Tika-Python is a Python binding to the Apache Tika™ REST services allowing Tika to be called natively in the Python community.
from tika import parser # pip install tika
raw = parser.from_file('sample.pdf')
print(raw['content'])
Note that Tika is written in Java so you will need a Java runtime installed
Solution 2:
Use textract.
- http://textract.readthedocs.io/en/latest/
- https://github.com/deanmalmgren/textract
It supports many types of files including PDFs
import textract
text = textract.process("path/to/file.extension")
Solution 3:
I recommend to use pymupdf or pdfminer.six
.
Those packages are not maintained:
- PyPDF2, PyPDF3, PyPDF4
-
pdfminer
(without .six)
How to read pure text with pymupdf
There are different options which will give different results, but the most basic one is:
import fitz # this is pymupdf
with fitz.open("my.pdf") as doc:
text = ""
for page in doc:
text += page.getText()
print(text)
Other PDF libraries
- pikepdf does not support text extraction (source)
Solution 4:
Look at this code:
import PyPDF2
pdf_file = open('sample.pdf', 'rb')
read_pdf = PyPDF2.PdfFileReader(pdf_file)

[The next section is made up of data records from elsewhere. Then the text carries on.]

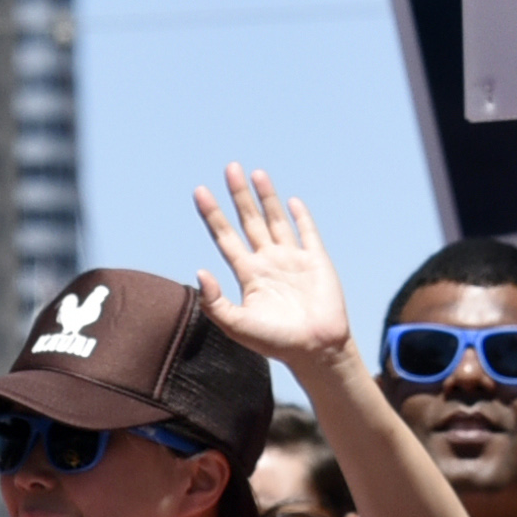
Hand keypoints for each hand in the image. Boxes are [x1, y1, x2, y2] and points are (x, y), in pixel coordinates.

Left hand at [187, 164, 352, 368]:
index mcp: (248, 275)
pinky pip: (307, 233)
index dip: (212, 214)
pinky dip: (301, 216)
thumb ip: (215, 302)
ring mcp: (293, 260)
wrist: (315, 349)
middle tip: (230, 167)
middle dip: (239, 195)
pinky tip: (291, 201)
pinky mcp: (317, 261)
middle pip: (249, 221)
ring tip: (255, 173)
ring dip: (266, 197)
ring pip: (276, 220)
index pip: (225, 237)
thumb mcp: (237, 325)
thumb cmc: (275, 342)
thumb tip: (199, 270)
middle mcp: (268, 262)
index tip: (200, 191)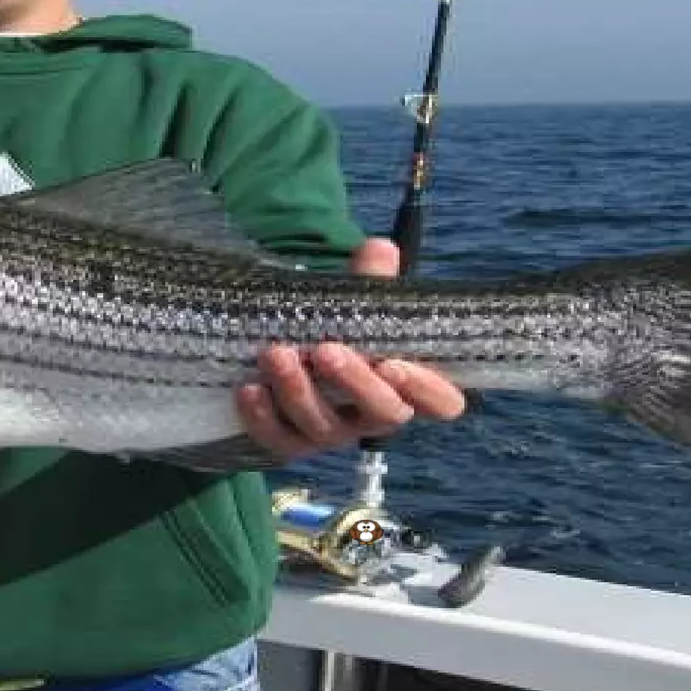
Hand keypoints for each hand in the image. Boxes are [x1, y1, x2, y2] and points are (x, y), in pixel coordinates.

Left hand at [235, 237, 467, 460]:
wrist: (286, 357)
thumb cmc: (337, 331)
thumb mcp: (354, 305)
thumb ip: (370, 281)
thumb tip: (380, 247)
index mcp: (405, 385)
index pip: (441, 402)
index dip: (425, 389)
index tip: (394, 364)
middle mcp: (374, 416)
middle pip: (382, 413)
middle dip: (355, 383)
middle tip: (327, 351)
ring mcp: (333, 433)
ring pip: (324, 425)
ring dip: (299, 391)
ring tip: (276, 353)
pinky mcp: (291, 442)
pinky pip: (279, 438)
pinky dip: (262, 415)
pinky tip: (249, 387)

number_of_pages = read_pdf.getNumPages()
page = read_pdf.getPage(0)
page_content = page.extractText()
print page_content.encode('utf-8')
The output is:
!"#$%#$%&%$&'()*%+,-%./01'*23%4
5'%1$#26%3/%7/))/8%&)/26%8#3"%3"*%313/9#&)
%
Using the same code to read a pdf from 201308FCR.pdf .The output is normal.
Its documentation explains why:
def extractText(self):
"""
Locate all text drawing commands, in the order they are provided in the
content stream, and extract the text. This works well for some PDF
files, but poorly for others, depending on the generator used. This will
be refined in the future. Do not rely on the order of text coming out of
this function, as it will change if this function is made more
sophisticated.
:return: a unicode string object.
"""